A few days ago, Esther had remained after a scene ended. She seemed as surprised and suspicious at this turn of events as he was. Only as the days passed, and they remained together, did they begin to wonder if the other was more than just an anima.

She was his reward — or he was hers. It didn't matter. What mattered was that the Book was merciful.

As the light reddened and vanished in a simulated sunset, he walked with her through scented grass and silence. He felt his heart swelling with some emotion — love? Gratitude? It was hard to separate feelings these days, when you were required to ride an emotional roller coaster all day long. The thought made him smile. "You're a refuge from the world," he said sincerely.

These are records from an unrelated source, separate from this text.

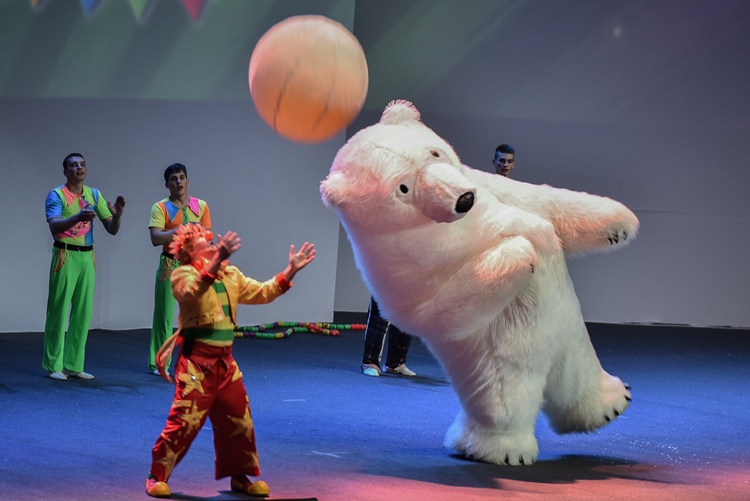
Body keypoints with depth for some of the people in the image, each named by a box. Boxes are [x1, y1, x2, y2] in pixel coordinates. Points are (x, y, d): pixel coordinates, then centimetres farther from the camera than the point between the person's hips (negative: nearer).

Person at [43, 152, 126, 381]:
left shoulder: (94, 195, 11)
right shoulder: (57, 195, -5)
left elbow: (112, 229, 11)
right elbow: (54, 226, -20)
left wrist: (116, 215, -11)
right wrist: (77, 217, -37)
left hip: (87, 257, 5)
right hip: (66, 256, -5)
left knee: (83, 312, 5)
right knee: (59, 310, -4)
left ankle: (73, 364, 11)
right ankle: (53, 365, 0)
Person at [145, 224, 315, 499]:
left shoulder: (231, 275, 14)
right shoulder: (183, 273, -8)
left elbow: (262, 292, 17)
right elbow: (192, 291, -30)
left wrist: (291, 270, 6)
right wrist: (217, 260, -43)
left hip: (224, 360, 7)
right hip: (196, 361, -7)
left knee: (239, 419, 12)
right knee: (184, 420, -9)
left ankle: (239, 476, 26)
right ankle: (157, 477, 3)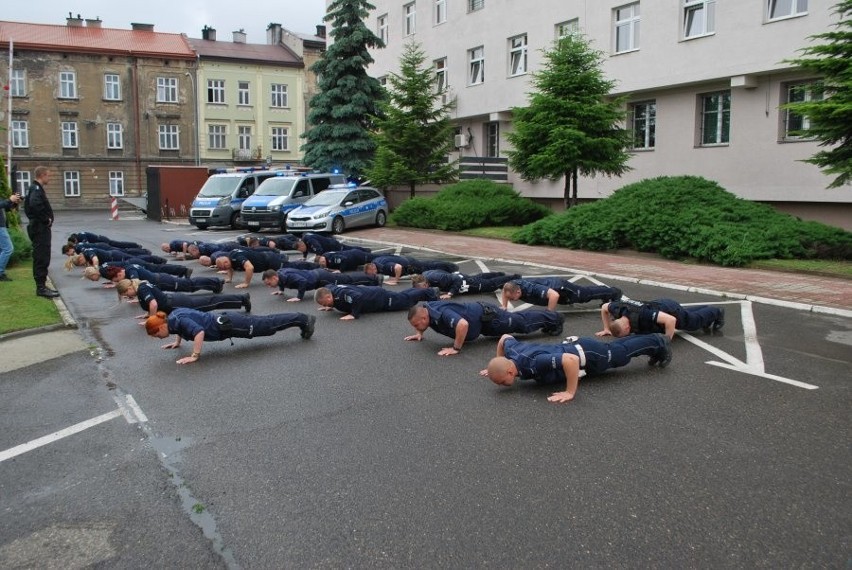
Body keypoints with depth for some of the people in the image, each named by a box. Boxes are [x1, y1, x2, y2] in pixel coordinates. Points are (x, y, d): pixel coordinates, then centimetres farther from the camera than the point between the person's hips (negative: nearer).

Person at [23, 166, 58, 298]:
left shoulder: (34, 188, 18)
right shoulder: (36, 189, -14)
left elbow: (30, 206, 22)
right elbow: (35, 205, -32)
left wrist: (46, 220, 11)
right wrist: (46, 219, -20)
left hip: (39, 228, 10)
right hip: (40, 229, -10)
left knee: (41, 258, 14)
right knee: (42, 259, -8)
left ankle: (41, 286, 19)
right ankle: (41, 288, -6)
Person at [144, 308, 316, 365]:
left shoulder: (178, 320, -23)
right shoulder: (171, 317, 4)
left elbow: (199, 331, -38)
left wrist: (194, 356, -34)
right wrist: (177, 342, 25)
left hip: (225, 326, -8)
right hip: (222, 321, 8)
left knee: (267, 326, 1)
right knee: (265, 322, 15)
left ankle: (304, 320, 9)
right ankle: (302, 319, 23)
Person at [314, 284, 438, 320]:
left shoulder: (341, 294, -39)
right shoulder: (328, 288, -12)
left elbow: (358, 297, -52)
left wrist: (354, 315, -42)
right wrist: (331, 306, 3)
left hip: (380, 299, -8)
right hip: (373, 292, 8)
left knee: (405, 300, 12)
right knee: (403, 298, 28)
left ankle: (430, 293, 33)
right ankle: (426, 292, 48)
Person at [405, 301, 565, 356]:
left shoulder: (442, 314, -39)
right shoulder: (426, 309, -12)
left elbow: (463, 324, -55)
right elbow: (422, 323, 14)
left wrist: (456, 348, -46)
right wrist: (419, 333, -1)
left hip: (487, 317, -8)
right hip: (480, 315, 8)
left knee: (522, 323, 11)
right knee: (516, 320, 26)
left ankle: (553, 318, 31)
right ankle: (550, 318, 44)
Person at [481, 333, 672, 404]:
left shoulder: (534, 364, -42)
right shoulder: (510, 352, -18)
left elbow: (571, 359, -49)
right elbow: (505, 337, 6)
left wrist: (570, 393, -44)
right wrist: (497, 366, 6)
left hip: (588, 355, -8)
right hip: (575, 347, 8)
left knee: (622, 352, 19)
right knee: (616, 347, 29)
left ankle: (659, 344, 42)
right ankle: (655, 344, 50)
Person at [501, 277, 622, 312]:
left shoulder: (531, 289, -45)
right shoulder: (512, 285, -23)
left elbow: (554, 295, -52)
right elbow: (505, 291, 3)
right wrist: (504, 307, -8)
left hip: (561, 288, -7)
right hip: (552, 284, 7)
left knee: (585, 294, 18)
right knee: (583, 293, 30)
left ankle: (613, 292, 42)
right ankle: (606, 294, 54)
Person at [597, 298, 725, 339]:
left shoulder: (642, 316, -49)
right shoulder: (619, 308, -30)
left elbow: (671, 320, -51)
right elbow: (604, 307, -7)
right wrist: (607, 329, -8)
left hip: (673, 311, -6)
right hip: (660, 304, 6)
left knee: (696, 320, 26)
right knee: (688, 312, 37)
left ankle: (716, 312, 54)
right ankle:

"And you," she said, sighing and shaking her head. "It wasn't meant to be this way, was it?"

"This crazy? No ... I suppose the Ascended body is busy. Somewhere there're people assigned to be Eyes and Ears and so on. If things continue settling down, we should be able to track one of them down and find out what's going on in the outside world."

"I ... heard a rumor today," she said. Laughing at his look of surprise, she added, "Yeah, people have time for rumors now!"